In 1970, “Candida” was being recorded at Bell Records, when a producer, not satisfied with the song’s male vocals, turned to his friend Orlando (a young singer with two hits in the 1960s who then “retired” from making records in the wake of the British Invasion) to step in and lay down a new lead vocal track. In fear of losing his full-time music publishing job (“I was very good at it and made a lot of good deals”) at rival Columbia Records by stepping up to a competitor’s microphone, Orlando agreed to the proposition only if he was uncredited on the record. It was ultimately released as a single by an unknown band called “Dawn.”

Fast-forward a few months and a bona fide hit on the charts, along came the followup —the Billboard chart-topping “Knock Three Times” — this time by an openly credited Orlando, who quit that full-time job to again pursue a singing career.

“That song came from real life,” the 80-year-old Orlando said during a recent chat. “It came from the communication [system] in the tenement buildings,” in Hell’s Kitchen New York where he spent his early childhood, “where the long hallways had these great acoustics, and everybody had these steam heat pipes in their apartments. If you had to reach a neighbor, you’d take a broom and hit the ceiling and they would answer by knocking on the pipe with a spoon. [Laughing] I swear it’s true.”

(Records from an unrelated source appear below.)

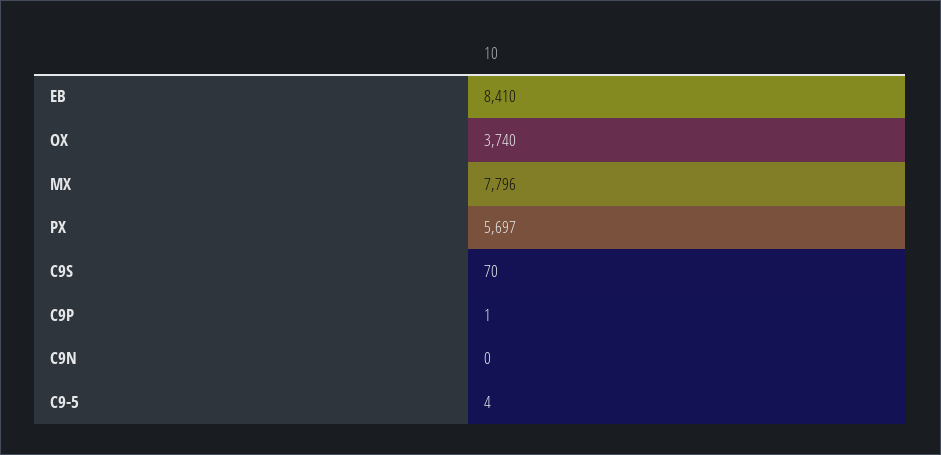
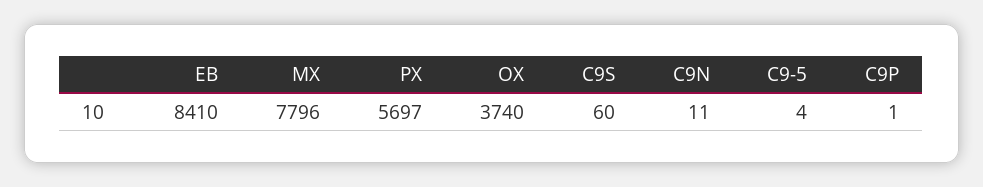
  {
    "EB": 8410,
    "OX": 3740,
    "MX": 7796,
    "PX": 5697,
-   "C9S": 70,
+   "C9S": 60,
    "C9P": 1,
-   "C9N": 0,
+   "C9N": 11,
    "C9-5": 4
  }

Telma Hopkins and Joyce Vincent Wilson joined him in the recording studio in 1971 as his background singers, forming the definitive collective known as Tony Orlando and Dawn. The hits kept coming: five No. 1 tunes that included “My Sweet Gypsy Rose,” and “He Don’t Love You (Like I Love You).” Orlando calls Hopkins and Wilson “my sisters to this day.”

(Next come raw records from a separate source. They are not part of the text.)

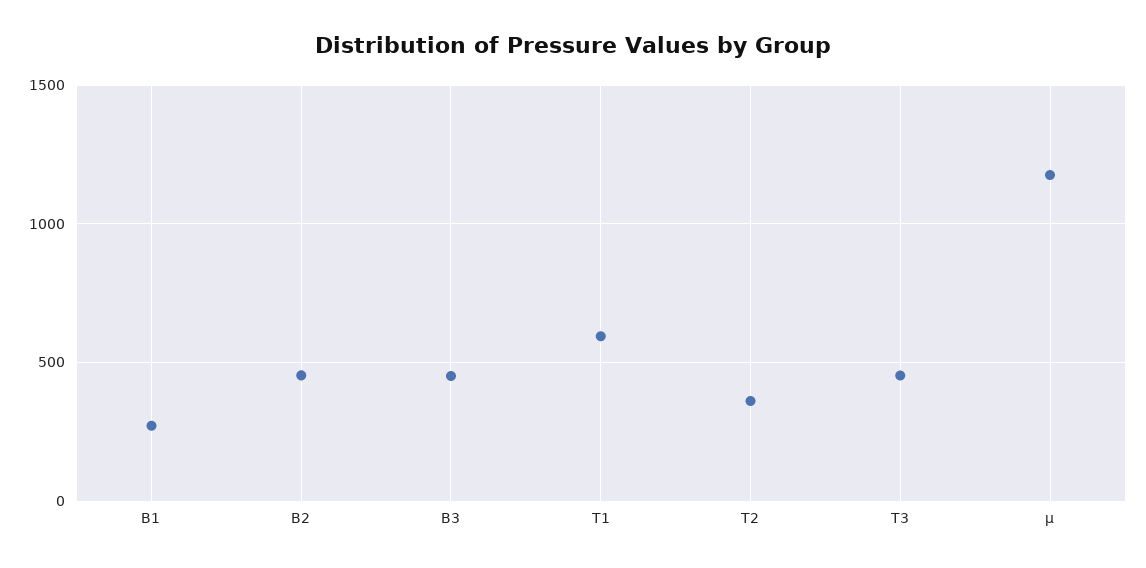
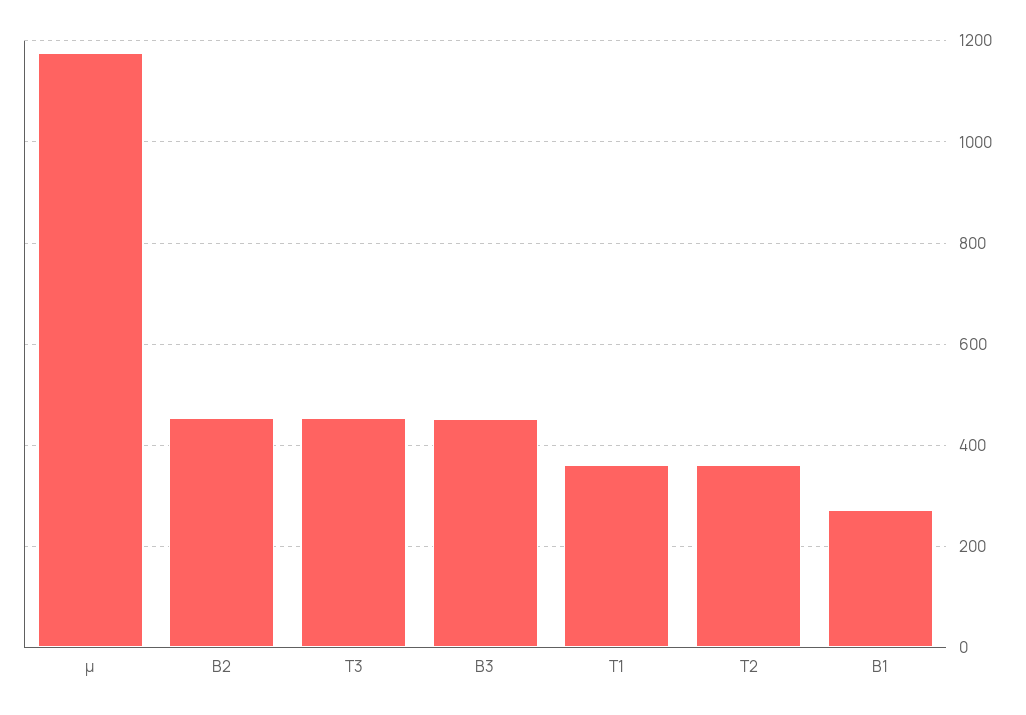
  {
    "B1": 280,
    "B2": 460,
    "B3": 460,
-   "T1": 600,
+   "T1": 360,
    "T2": 360,
    "T3": 460,
    "µ": 1180
  }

“My musical journey has been perfect all the way,” Orlando said, which includes the “Tony Orlando and Dawn” TV variety series from the mid-1970s. “I don’t have one regret. I only got through eighth grade in school, but I went on to perform in 33 countries and for eight U.S. presidents, raised millions of dollars on behalf of veterans causes and as co-host of the Muscular Dystrophy Association telethons, had my own theater in Branson [Missouri]. I’d say that’s a pretty good run.”

The singers are eager to share the bill on Saturday night. Orlando called Newton (along with the late Bobby Darin) “a kindred spirit.”

“We’ve done many TV show appearances together and worked in Branson opposite each other (Newton had his own namesake theater in the Ozarks locale). But we never did any concert together,” said Newton, 81, in a separate interview. “We both have the same background musically, and are able to roll with the punches in this business. So I’m looking forward to this opportunity with him very much.”

Newton, whose hits include “Danke Schoen” and “Daddy Don’t You Walk So Fast,” said “people still love this music that we do.”

Orlando thanked his fans, too, for their devotion throughout the years.

“The people who ask for my autograph or a selfie today, they’re [my] boss,” Orlando said. “How do deny a request to someone who’s made your life, put meals on the table for you? It’s the truth. My attitude has always been one of saying hello and acknowledging that I’m here because of them. It’s my thank you for giving me the opportunity to be where I am today.”